Crites v. Pietila

OPINION

WOODARD, Justice.

This is an appeal from a summary judgment in favor of the physician defendants. We reverse and remand.

Jill Crites was involved in an automobile accident in May of 1988. She was approximately eight months’ pregnant at the time.

She was treated at an Odessa hospital by the emergency physician, Dr. Oliver Loyd. Her ankle was placed in a splint, her head was x-rayed and her gashed knee was examined. While at the hospital, she told Nurse Outright that the baby was not moving. Through a monitor, the baby’s heartbeat was heard. Mrs. Crites had been under the pregnancy care of her obstetrician, Dr. Richard Pietila. Nurse Outright contacted Dr. Pietila at home. Dr. Pietila directed the nurse to have Mrs. Crites drink a coke and determine movement. Movement was detected. Mrs. Crites was directed to call Dr. Pietila upon her release from the hospital that evening. In doing so, she was instructed by the doctor to come to his office the next day at 8 a.m.

Upon her arrival, she was given a sonogram which determined the baby was dead. She was then hospitalized, and the deceased baby was delivered under induced labor.

Plaintiffs filed suit for damages for their past and future mental anguish caused by the defendants’ negligence, the “Bystander Doctrine” and the “Loss of Chance Doctrine.”

The plaintiffs’ expert, Dr. David Abram-son, gave evidence that Dr. Loyd’s conduct fell below medical standard of care by failing to determine fetal well-being by a fetal monitor and by failing to consult an obstet*176rical specialist. Dr. Pietila failed to obtain a fetal monitor strip and consider the deliverance of the baby. Dr. Abramson further stated that if both doctors had acted in accordance with the minimum standard of care, the baby would have been born by operation in the evening of Mrs. Crites’ first hospital admission, and the child would have developed normally.

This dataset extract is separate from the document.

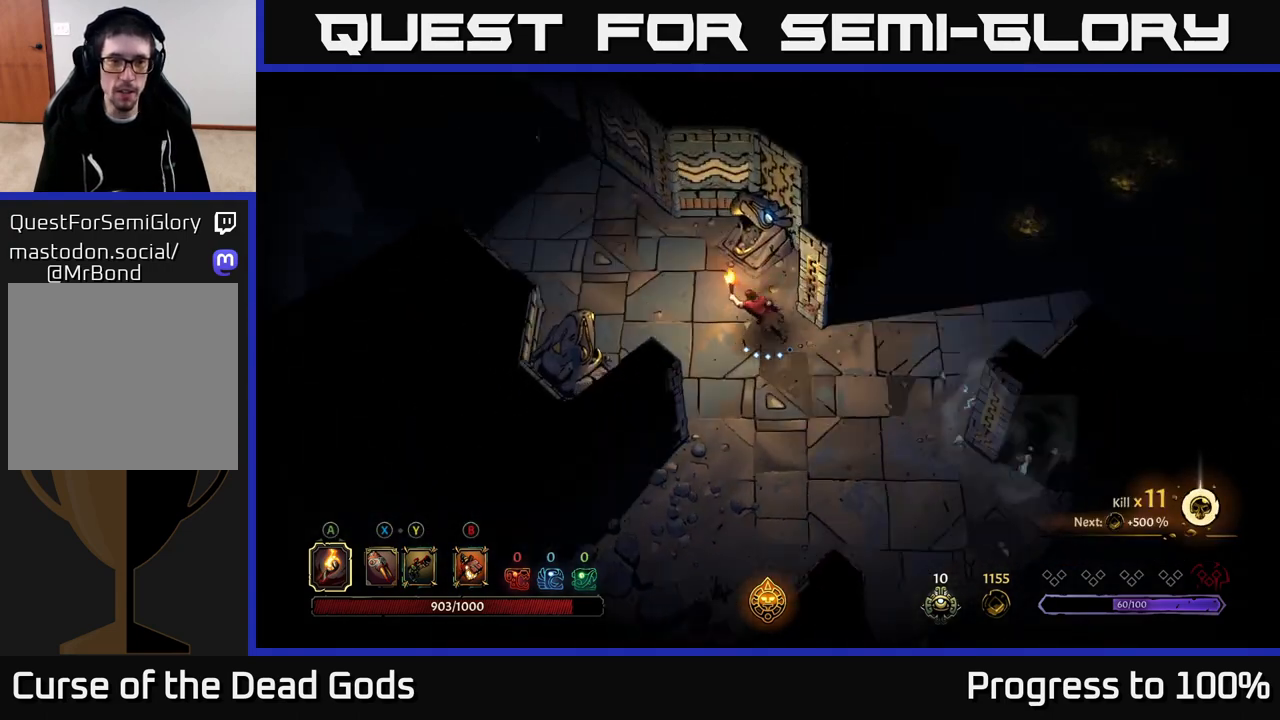
{"buttons": ["R2"], "left_stick": "up-left", "right_stick": "center", "events": [[250, "R2", "down"]]}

The common law claim for mental anguish suffered as a result of the loss of a fetus has been recognized. In Witty v. American General Capital Distributors, Inc., 727 S.W.2d 503 (Tex.1987), the pregnant mother, while employed as a receptionist by the defendant, tripped over a utility outlet and fell with such force that her unborn baby was fatally injured. She sued to recover (1) damages for her child’s prenatal injuries; (2) damages for her own loss of the baby’s support and companionship; (3) damages for her own emotional trauma and mental anguish; and (4) property damages for the loss of the fetus. The trial court entered a take-nothing summary judgment. On appeal, the Court, in a split decision with all three justices writing, held that Mrs. Witty was not precluded as a matter of law from asserting her individual claims for damages at common law, based on her alleged emotional distress, and under the Wrongful Death Statute, based upon her alleged loss of society and companionship and for her alleged mental anguish. Witty v. American General Capital Distributors, Inc., 697 S.W.2d 636 (Tex.App. — Houston [1st Dist.] 1985), affd in part, rev’d in part and remanded, 727 S.W.2d 503 (Tex.1987).

The Texas Supreme Court concluded Mrs. Witty had no claim under the Wrongful Death Statute, Tex.Rev.Civ.Stat.Ann. art. 4671 et seq. (Vernon Supp.1985) or the Survival Statute, Tex.Rev.Civ.Stat.Ann. art. 5525 (Vernon 1958), that her claim for common law mental anguish was barred under the Workers’ Compensation Act and there was no claim for destruction of a chattel. Witty, 727 S.W.2d at 503. In its opinion, the Court said Mrs. Witty’s “common law claim for mental anguish suffered as a result of the loss of her fetus is barred under the Worker’s Compensation Act.” Id. at 506. To reach the result that the claim was barred, the Court had to first determine that there was a valid existing claim. Following that determination, we must also recognize that there is a valid existing claim but, in our case, the claim is not barred by the Workers’ Compensation Act.

The defendants have failed to negate the plaintiffs’ cause of action as a matter of law. Delgado v. Bums, 656 S.W.2d 428, 429 (Tex.1983). Judgment of the trial court is reversed and the case is remanded for a trial for both plaintiffs.

Before OSBORN, C.J., and WOODARD and KOEHLER, JJ.